Hair today and gone tomorrow?
In political science, populism is the idea that society is separated into two groups at odds with one another - "the pure people" and "the corrupt elite", according to Cas Mudde, author of Populism: A Very Short Introduction. The true populist leader claims to represent the unified "will of the people". He stands in opposition to an enemy, often embodied by the current system - aiming to "drain the swamp" or tackle the "liberal elite", according to Benjamin Moffitt, author of The Global Rise of Populism. Of course, both books give numerous examples of populist leaders around the world, but neither of them spotted the seemingly obvious link between hair and populism.
That honour goes to British minister Rory Stewart who acknowledged this on The Rest is Politics podcast when he declared: “Populism is all about hair.”

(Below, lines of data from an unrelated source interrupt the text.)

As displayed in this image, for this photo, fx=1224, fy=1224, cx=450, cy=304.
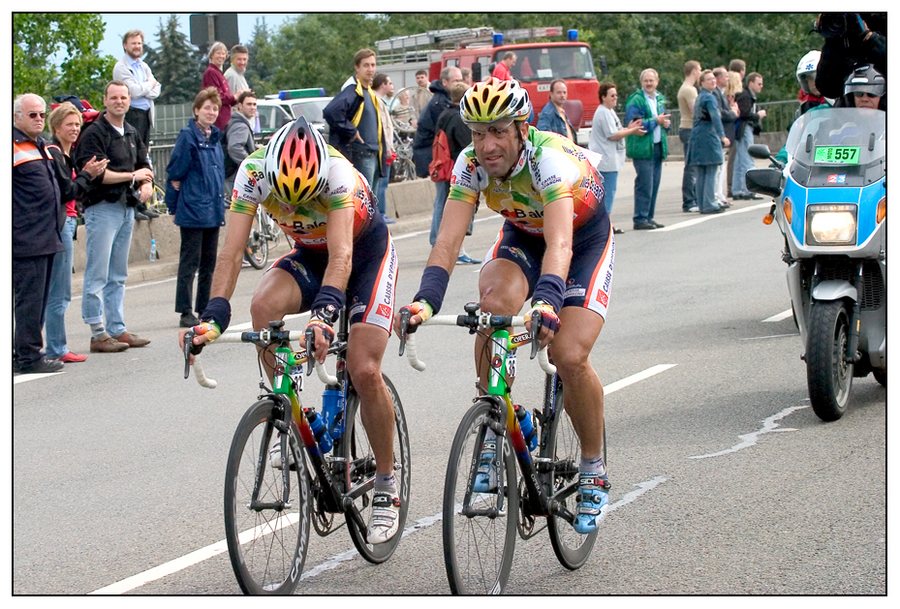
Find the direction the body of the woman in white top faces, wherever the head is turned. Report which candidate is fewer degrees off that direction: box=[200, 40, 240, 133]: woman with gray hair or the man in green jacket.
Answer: the man in green jacket

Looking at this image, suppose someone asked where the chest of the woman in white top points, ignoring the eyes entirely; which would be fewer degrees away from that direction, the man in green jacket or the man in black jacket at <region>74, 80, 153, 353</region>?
the man in green jacket

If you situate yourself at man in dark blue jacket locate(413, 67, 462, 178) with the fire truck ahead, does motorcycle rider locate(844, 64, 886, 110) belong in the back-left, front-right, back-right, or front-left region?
back-right

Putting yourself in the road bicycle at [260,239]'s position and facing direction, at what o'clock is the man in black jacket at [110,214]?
The man in black jacket is roughly at 11 o'clock from the road bicycle.

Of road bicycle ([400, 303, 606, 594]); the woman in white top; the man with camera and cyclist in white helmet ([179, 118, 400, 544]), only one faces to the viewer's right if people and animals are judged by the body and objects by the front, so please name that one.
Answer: the woman in white top
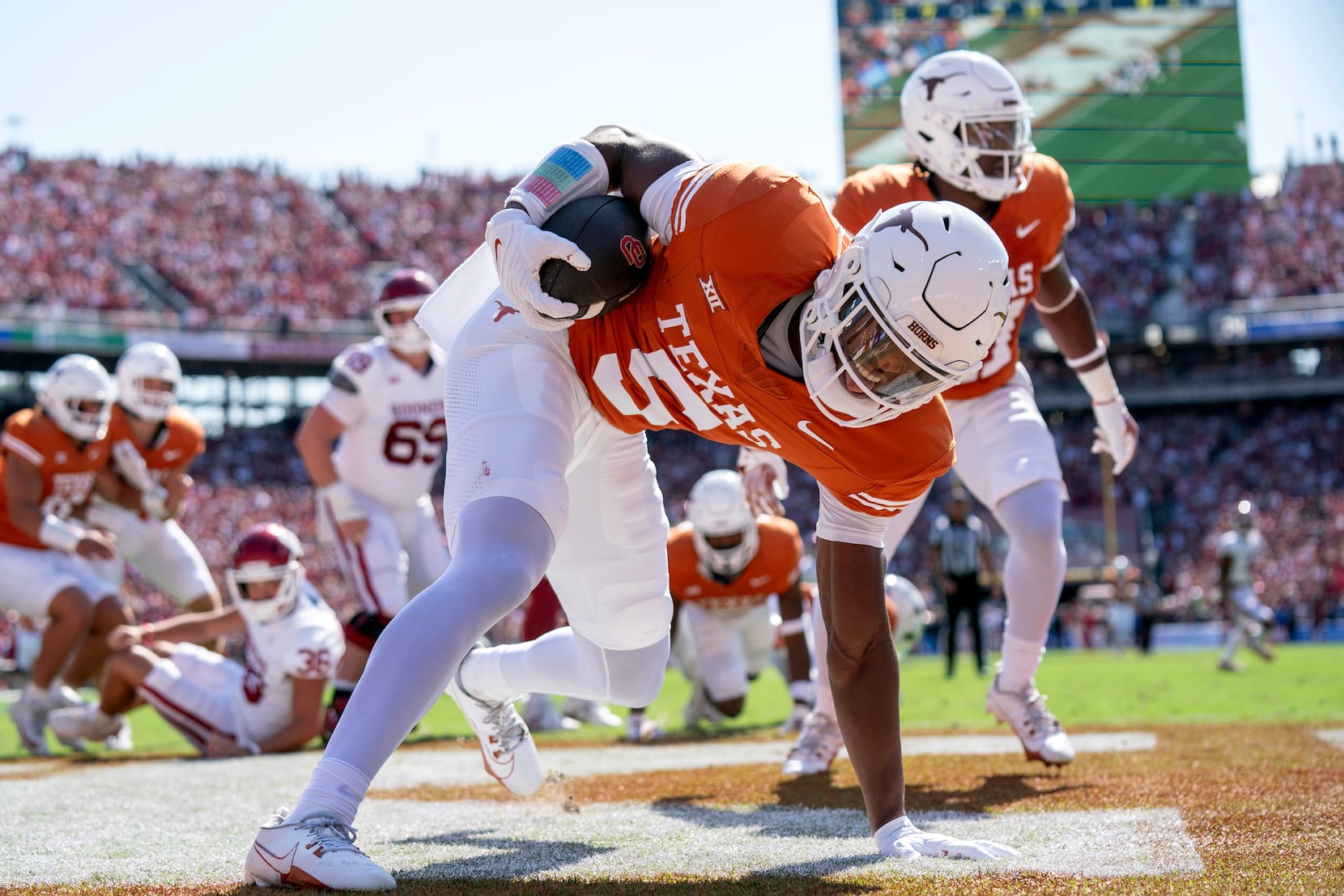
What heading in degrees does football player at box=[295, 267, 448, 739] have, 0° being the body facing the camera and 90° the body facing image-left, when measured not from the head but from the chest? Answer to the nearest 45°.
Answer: approximately 315°

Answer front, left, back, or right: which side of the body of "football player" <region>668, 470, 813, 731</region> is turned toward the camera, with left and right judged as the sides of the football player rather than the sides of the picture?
front

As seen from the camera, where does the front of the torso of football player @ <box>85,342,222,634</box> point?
toward the camera

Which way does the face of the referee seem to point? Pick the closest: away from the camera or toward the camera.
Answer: toward the camera

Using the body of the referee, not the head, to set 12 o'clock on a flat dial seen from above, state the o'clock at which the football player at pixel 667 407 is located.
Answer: The football player is roughly at 12 o'clock from the referee.

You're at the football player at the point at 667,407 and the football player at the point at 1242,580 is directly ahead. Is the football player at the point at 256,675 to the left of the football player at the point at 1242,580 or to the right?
left

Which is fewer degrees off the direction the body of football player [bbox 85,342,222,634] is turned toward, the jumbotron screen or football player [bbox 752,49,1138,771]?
the football player

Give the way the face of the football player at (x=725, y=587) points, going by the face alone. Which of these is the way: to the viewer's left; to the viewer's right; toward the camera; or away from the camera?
toward the camera

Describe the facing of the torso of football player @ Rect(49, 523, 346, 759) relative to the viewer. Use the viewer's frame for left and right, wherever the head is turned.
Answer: facing the viewer and to the left of the viewer

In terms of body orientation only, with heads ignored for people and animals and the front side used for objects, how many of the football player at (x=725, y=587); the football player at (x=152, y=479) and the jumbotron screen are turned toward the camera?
3

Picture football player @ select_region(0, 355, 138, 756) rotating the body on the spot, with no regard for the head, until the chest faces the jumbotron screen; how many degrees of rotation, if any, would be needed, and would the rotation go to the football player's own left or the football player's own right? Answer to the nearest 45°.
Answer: approximately 90° to the football player's own left

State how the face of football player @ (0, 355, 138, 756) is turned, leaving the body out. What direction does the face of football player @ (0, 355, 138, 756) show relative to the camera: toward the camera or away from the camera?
toward the camera

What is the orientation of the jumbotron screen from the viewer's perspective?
toward the camera

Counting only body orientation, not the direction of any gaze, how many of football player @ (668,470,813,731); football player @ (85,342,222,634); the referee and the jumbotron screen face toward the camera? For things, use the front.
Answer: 4

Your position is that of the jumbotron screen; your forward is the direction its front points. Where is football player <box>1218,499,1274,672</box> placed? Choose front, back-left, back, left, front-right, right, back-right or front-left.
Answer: front

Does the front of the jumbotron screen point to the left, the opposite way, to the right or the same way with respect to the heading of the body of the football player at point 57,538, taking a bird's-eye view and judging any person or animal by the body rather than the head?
to the right
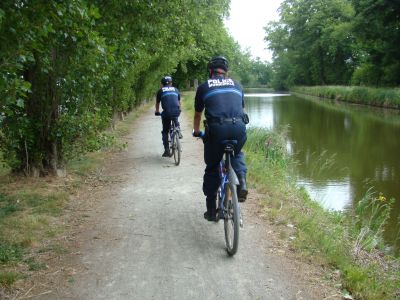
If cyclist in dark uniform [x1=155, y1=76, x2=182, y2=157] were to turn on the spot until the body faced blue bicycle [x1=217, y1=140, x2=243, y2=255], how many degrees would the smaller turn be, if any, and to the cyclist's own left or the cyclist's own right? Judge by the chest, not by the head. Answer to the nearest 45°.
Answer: approximately 180°

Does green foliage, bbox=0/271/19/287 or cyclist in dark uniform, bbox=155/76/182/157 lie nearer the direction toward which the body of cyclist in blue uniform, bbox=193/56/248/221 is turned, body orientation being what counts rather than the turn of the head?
the cyclist in dark uniform

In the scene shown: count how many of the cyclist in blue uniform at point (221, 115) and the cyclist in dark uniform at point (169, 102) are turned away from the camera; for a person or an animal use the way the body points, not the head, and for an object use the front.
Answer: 2

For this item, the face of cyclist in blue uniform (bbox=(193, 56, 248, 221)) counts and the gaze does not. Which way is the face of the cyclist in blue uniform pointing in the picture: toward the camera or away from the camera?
away from the camera

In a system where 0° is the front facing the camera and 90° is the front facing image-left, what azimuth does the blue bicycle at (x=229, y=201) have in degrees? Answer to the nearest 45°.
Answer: approximately 180°

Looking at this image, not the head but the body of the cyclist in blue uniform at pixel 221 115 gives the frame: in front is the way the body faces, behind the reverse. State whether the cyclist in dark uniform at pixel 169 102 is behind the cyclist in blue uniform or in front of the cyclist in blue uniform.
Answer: in front

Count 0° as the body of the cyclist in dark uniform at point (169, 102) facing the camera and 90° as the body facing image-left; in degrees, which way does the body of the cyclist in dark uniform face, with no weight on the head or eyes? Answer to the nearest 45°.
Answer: approximately 180°

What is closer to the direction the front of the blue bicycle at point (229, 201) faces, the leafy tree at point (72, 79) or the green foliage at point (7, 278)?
the leafy tree

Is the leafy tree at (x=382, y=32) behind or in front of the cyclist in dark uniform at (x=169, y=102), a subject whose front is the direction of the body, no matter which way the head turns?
in front

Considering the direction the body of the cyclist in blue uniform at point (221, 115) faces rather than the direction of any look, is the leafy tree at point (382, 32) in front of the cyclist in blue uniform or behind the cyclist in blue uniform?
in front

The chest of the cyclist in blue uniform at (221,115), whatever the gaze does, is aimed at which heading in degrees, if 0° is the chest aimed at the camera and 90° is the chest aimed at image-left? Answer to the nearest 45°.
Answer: approximately 180°
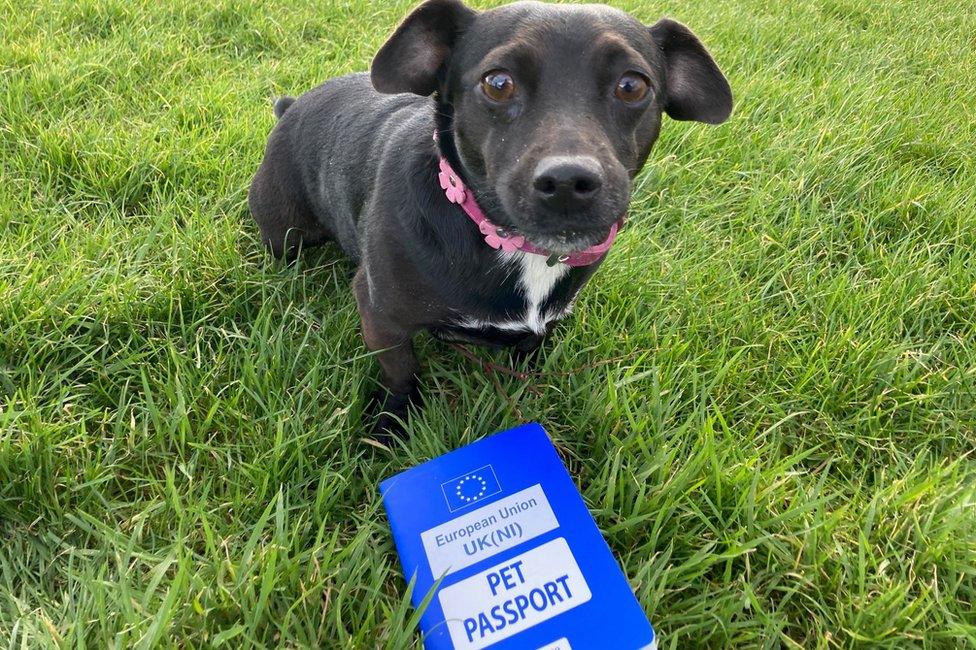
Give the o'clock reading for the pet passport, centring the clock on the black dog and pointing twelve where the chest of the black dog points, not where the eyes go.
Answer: The pet passport is roughly at 1 o'clock from the black dog.

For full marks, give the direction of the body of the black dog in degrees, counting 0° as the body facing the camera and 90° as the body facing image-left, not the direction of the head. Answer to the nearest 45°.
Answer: approximately 315°
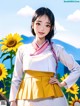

Look at 53-year-old Javier Milei, the chainsaw wielding anarcho-capitalist who last month became president of Argentina, or 60-year-old Geert Wilders, the anti-immigrant leader of Holland’s Party for Freedom, which recently won the most votes in the Dutch general election. What immediately strikes the observer is the abundance of hair possessed by these two middle-aged men of the radical right.
The maverick mop (as opposed to the carefully presented coif) was first turned into a political fashion statement by Boris Johnson. Johnson, clearly a man who doesn't own a comb, figured out that politics was a branch of theatre, and that all the best actors build their characters around physical traits. His wild blond thatch became a symbol of an independent mindset, of someone who ploughs his own furrow - and doesn't follow the rules.
Tim Bale, professor of politics at Queen Mary University of London, says: “All politicians have a brand, but when you’re a populist politician, it has to be outsize, and outsize hair is part of that brand. It makes you recognisable to people who pay little attention to politics.”
Perhaps the most egregious case in recent history is Donald Trump. The Washington Post once ran a piece with the headline: The 100 greatest descriptions of Donald Trump’s hair ever written. One contributor compared him to a “troll doll”, another referred to the hair as an “inter-dimensional, gravity-warping vortex”, and a third said it was a “masterpiece whose guiding principal is a heroic desire to completely conceal the forehead”.
Look at me, the hair seems to say, you can see I’m a laughing-stock, a narcissistic triumph over self-knowledge, yet here I am, unabashed. It’s like a bomb-proof pompadour - with a healthy dollop of bad manners and rude behaviour thrown in for fun.
Populism, after all, is primarily concerned with fostering the idea that an exceptional person - or at least a person with exceptional hair - can cut through all the boring procedure of democratic governance and transform a nation through sheer force of personality.
As Bale sagely warns: “Just wait for the mullets.”